Михаил в последний раз спустился к своей уже загруженной байдарке. Добрый старый «Рекин» не подвел его на всем протяжении пути. Для судна такого типа его возраст был, пожалуй, еще более почтенным, чем возраст Михаила для того же самого дела. «Рекин» долго ждал своей очереди после похода с Великим Террюшей по Водлозеру, Ваме и Водле. Михаил еще раз смог убедиться, что эта двухместная надувная байдарка почти идеально подходит для одного одинокого путника, сующего свой нос, куда его не просят – в пороги, в шиверы, в штормовую волну или просто в ненаселенку, где не на кого надеяться, кроме как на себя, если не считать еще Милости и заступничества Высших Сил, на что грешному смертному наперед рассчитывать не приходится.
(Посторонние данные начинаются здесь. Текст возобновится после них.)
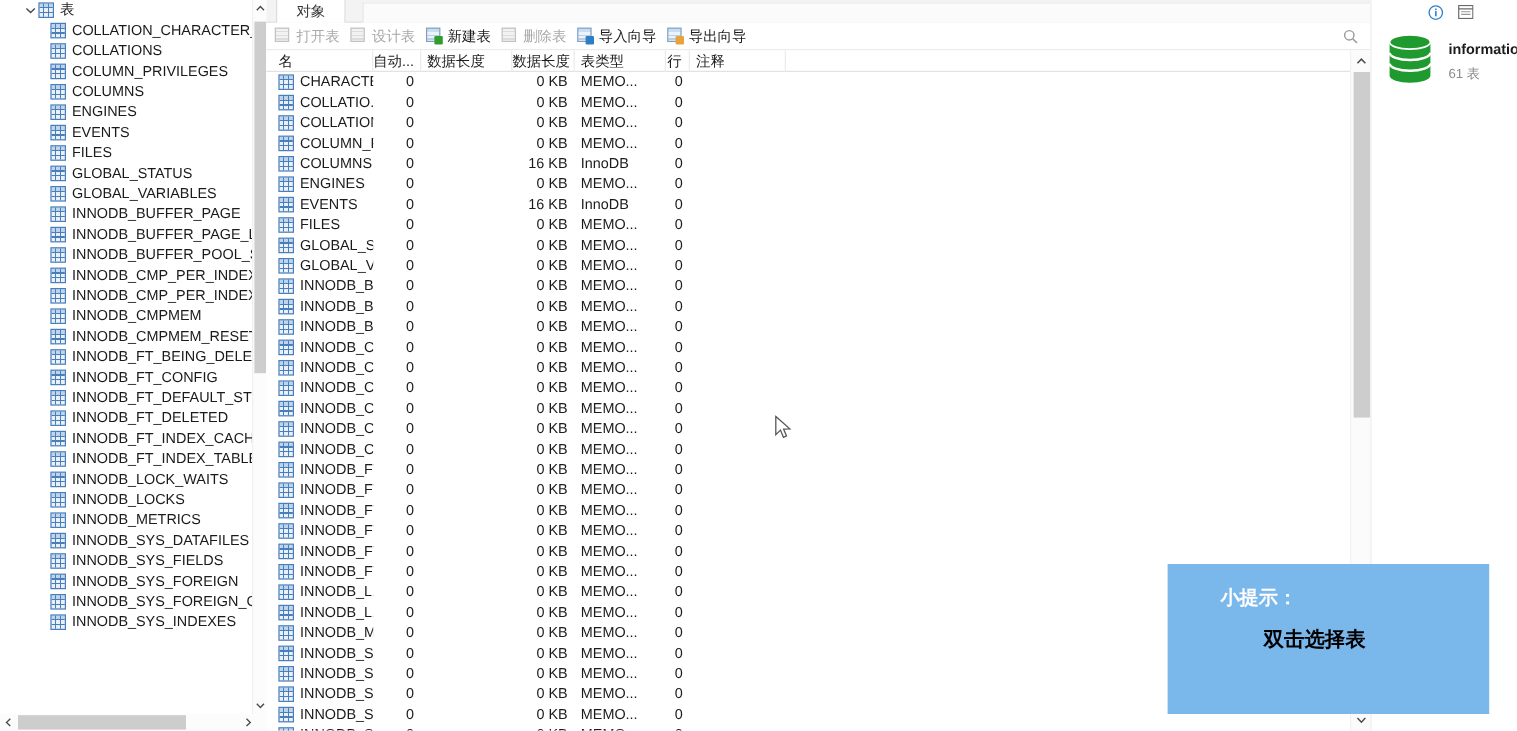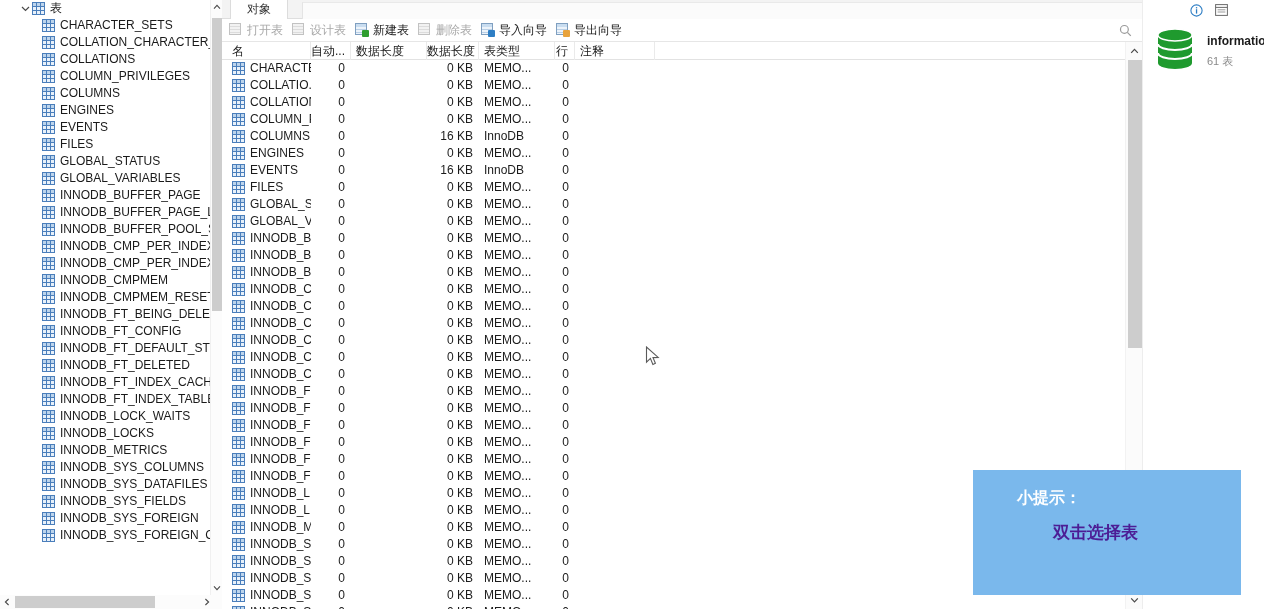"CHARACTER_SETS" div.tree-row { html: <div> <span> <span></span> </span> <span>CHARACTER_SETS</span> </div> -> none }
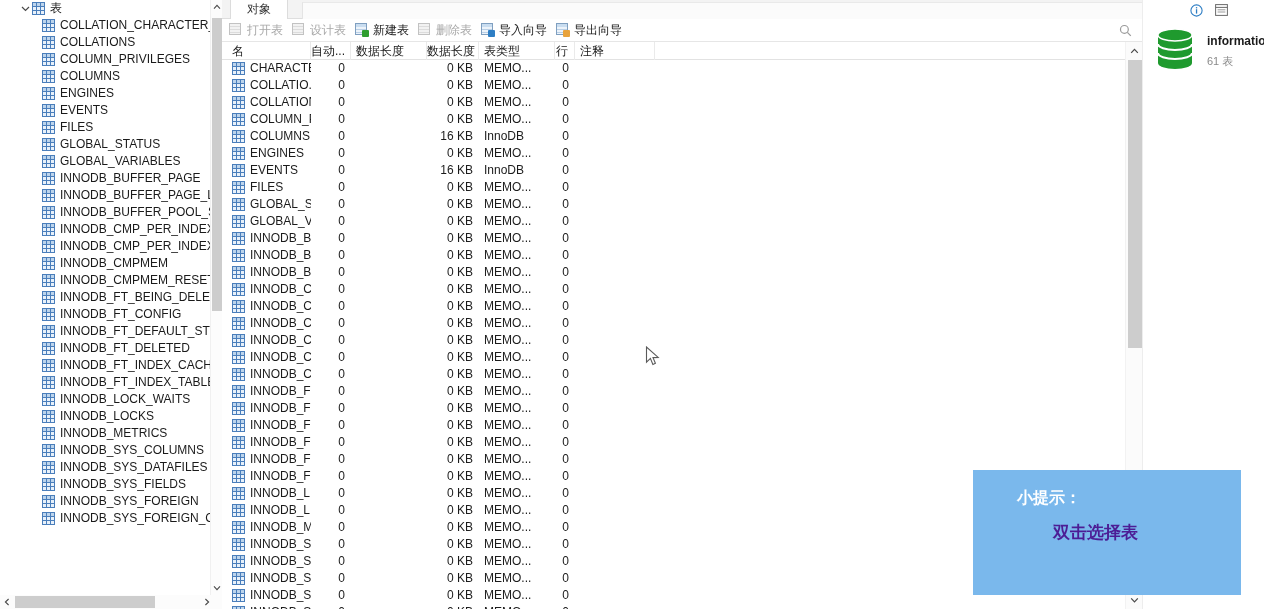"INNODB_SYS_COLUMNS" div.tree-row { html: <div> <span> <span></span> </span> <span>INNODB_SYS_COLUMNS</span> </div> -> none }
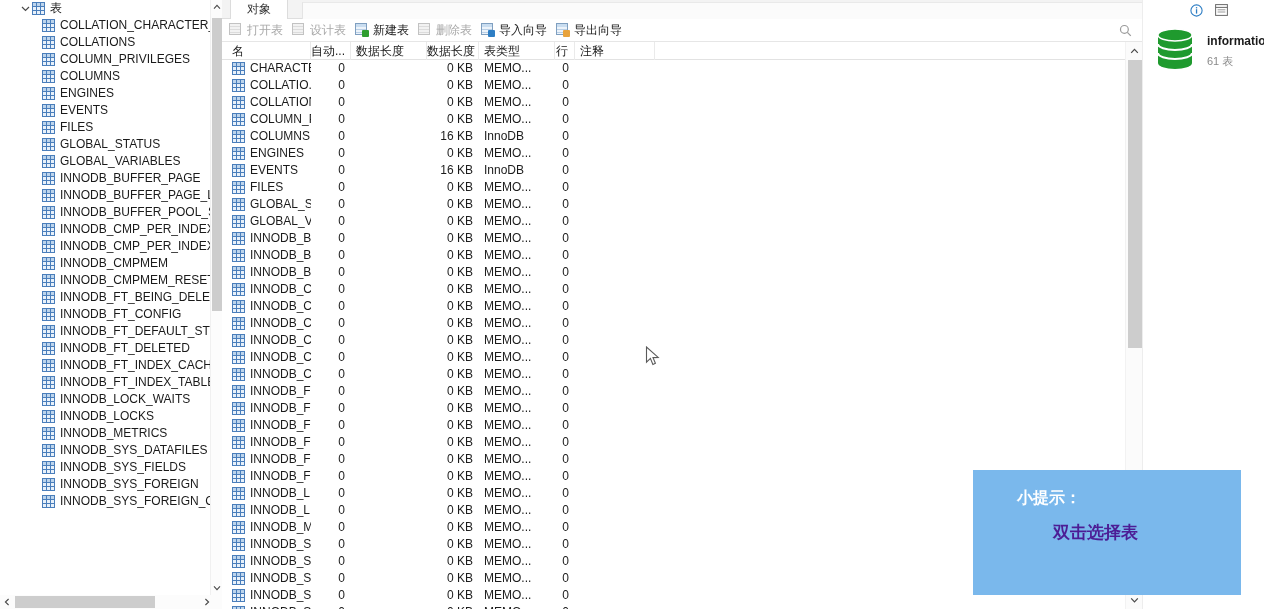"INNODB_SYS_INDEXES" div.tree-row { html: none -> <div> <span> <span></span> </span> <span>INNODB_SYS_INDEXES</span> </div> }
Михаил похлопал ладонью по верхнему бортовому баллону «Рекина» и сказал: «Мы оба с тобой старики, но все-таки кое-что еще можем. Жаль, но таких походов, как этот, нам уже не видать».
Глава 28
Михаил уложил «оплеуху» впереди себя поперек кокпита так, чтобы она не мешала выгрести на стрежень, и бросил последний взгляд на берег, прежде чем занять свое место на борту. Сердце невольно защемило. Это был последний бивачный берег в ненаселенке, приютивший его. Как бы ни тянуло домой к Марине, он не умел спокойно, без боли и сожаления, покидать природу – подлинный дом своей души. За душу хватала жалость к покидаемой воле, а если честно – то и к самому себе. Этот прощальный день наступал даже раньше, чем он планировал перед походом в Москве, хотя, видит Бог, он совсем не спешил и даже искусственно притормаживал из-за Галиной компании. «Вот и допритормаживался», – хмуро подумал он. Жизнь без Марины теряла львиную долю своей привлекательности, чем бы он ни занимался и кто бы еще ни старался внести пикантное разнообразие в его временное одиночество.
Дул средней силы встречный ветер, но свои десять, как минимум, километров в час главная струя Реки продолжала исправно давать. Долина потихоньку становилась шире, а хребты по сторонам понижались. Всего полсотни километров отделяло Михаила от поселка, откуда можно было улететь обратно домой. Ниже устья на другой, еще большей реке, временами встречались поселки при рудниках и приисках, из которых еще не вычерпали весь драгметалл. Это здесь золотая лихорадка не только давно отшумела, но и совсем отмерла, и тайга уже почти без следа поглотила и скрыла все, что осталось на Реке после промышлявших золотишко людей – от их балаганов, закопушек, шурфов, от отвалов, вырубок и гарей. Люди решили, что уже опустошили здешние недра. Михаил же в это не верил. Что здесь найдут потом – снова ли золото или даже нечто гораздо более ценное: редкие земли, полиметаллические, медные или урановые руды – он еще не мог сказать. Но в том, что непременно найдут, он был совершенно уверен. В будущем могли устроить и нечто худшее, чем горнодобывающие предприятия, способные сгубить природу на десятки километров вокруг себя, если решат соорудить гидроэлектростанцию и водохранилище на ней длиной в две или три сотни километров, как уже сделали на Енисее в конце Саянского коридора – с затоплением невырубленной тайги – да и во многих других местах тоже.
Если где-то в стране и имело место улучшение экологической обстановки, то только там и тогда, когда человек решал, что уже больше нечего грабить и обращал свой хищнический интерес куда-то еще. Правда, его мог тут же или по истечении какого-то времени сменить новый грабитель, понявший, что его предшественник прошел мимо других богатств, которые были спрятаны поглубже или которые прежнему хищнику были просто не по зубам.
Ареал девственной природы быстро сокращался. Уже на памяти Михаила происходили необратимые изменения во многих краях «необъятной Родины». Пока еще оставались маршруты в стороне от сколько-нибудь значимой цивилизации, но как они были удалены от тех мест, где жило большинство просто изнывающих без общения с дикой природой людей! Однако этих любителей спорта и первозданных мест и раньше было не слишком много – каких-нибудь два-три десятка на тысячу жителей страны, но теперь-то их стало еще много меньше – как из-за смещения социального интереса в сторону завоевания материальных благ, так и из-за транспортных тарифов, вставших непреодолимой стеной перед людьми со средними доходами, но с сохранившимся романтическим жаром в душе.